Department of Statistics, University of Rajshahi, Rajshahi, 6205, Bangladesh.
Department of Statistics, University of Rajshahi, Rajshahi, 6205, Bangladesh; Statistics Discipline, Khulna University, Khulna, 9208, Bangladesh.
Diabetes Metab Syndr. 2020 May-Jun;14(3):217-219. doi: 10.1016/j.dsx.2020.03.004. Epub 2020 Mar 10.
Diabetes has been recognized as a continuing health challenge for the twenty-first century, both in developed and developing countries including Bangladesh. The main objective of this study is to use machine learning (ML) based classifiers for automated detection and classification of diabetes.
The diabetes dataset have taken from Bangladesh demographic and health survey, 2011 data having 1569 respondents are 127 diabetes. Two statistical tests as independent t for continuous and chi-square for categorical variables are used to determine the risk factors of diabetes. Six ML-based classifiers as support vector machine, random forest, linear discriminant analysis, logistic regression, k-nearest neighborhood, bagged classification and regression tree (Bagged CART) have been adopted to predict and classify of diabetes.
Our findings show that 11 factors out of 15 factors are significantly associated with diabetes. Bagged CART provides the highest accuracy and area under the curve of 94.3% and 0.600.

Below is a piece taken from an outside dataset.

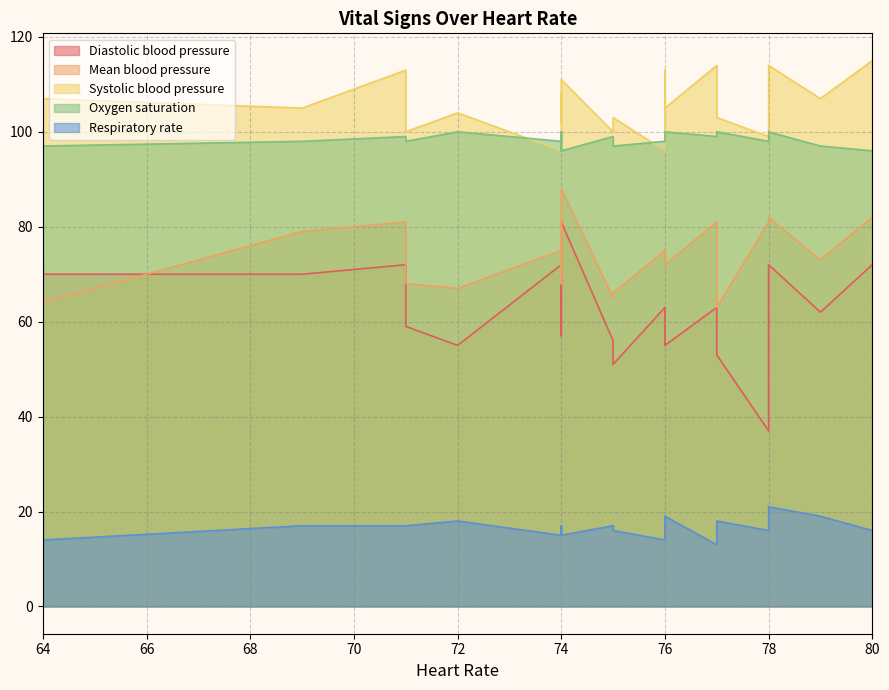

What are all the series names shown in the legend?

Diastolic blood pressure, Mean blood pressure, Systolic blood pressure, Oxygen saturation, Respiratory rate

Bagged CART anticipates a very supportive computational resource for classification of diabetes and it would be very helpful to the doctors for making a decision to control diabetes disease in Bangladesh.

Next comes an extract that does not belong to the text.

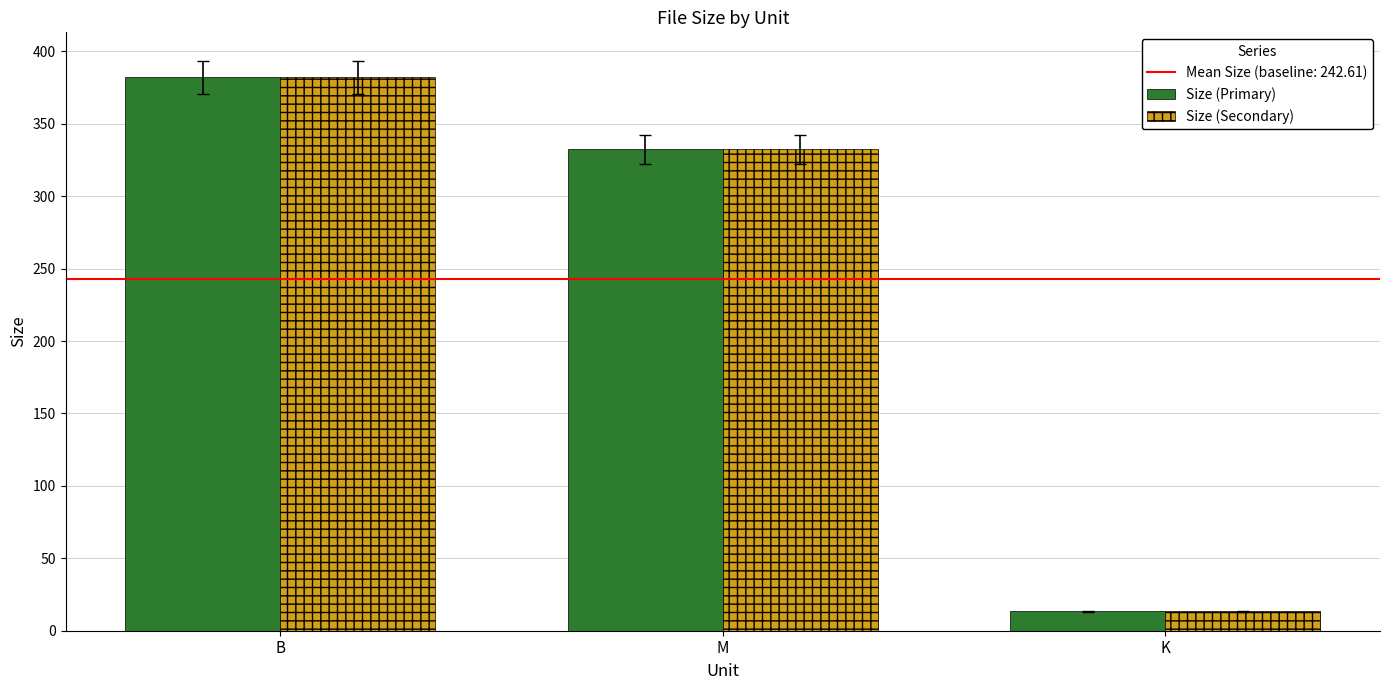

What is the greatest value displayed?

382.0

糖尿病已被公认为二十一世纪发达国家和发展中国家(包括孟加拉国)面临的持续健康挑战。本研究的主要目的是使用基于机器学习(ML)的分类器来自动检测和分类糖尿病。
该糖尿病数据集取自孟加拉国人口与健康调查,2011 年的数据共有 1569 名受访者,其中 127 人患有糖尿病。使用独立 t 检验(用于连续变量)和卡方检验(用于分类变量)两种统计检验方法来确定糖尿病的风险因素。采用了六种基于 ML 的分类器,包括支持向量机、随机森林、线性判别分析、逻辑回归、k-最近邻、袋装分类和回归树(Bagged CART),以预测和分类糖尿病。
我们的研究结果表明,15 个因素中有 11 个与糖尿病显著相关。Bagged CART 提供了最高的准确性和曲线下面积,分别为 94.3%和 0.600。
Bagged CART 为糖尿病的分类提供了非常有支持性的计算资源,这将对孟加拉国的医生控制糖尿病疾病的决策非常有帮助。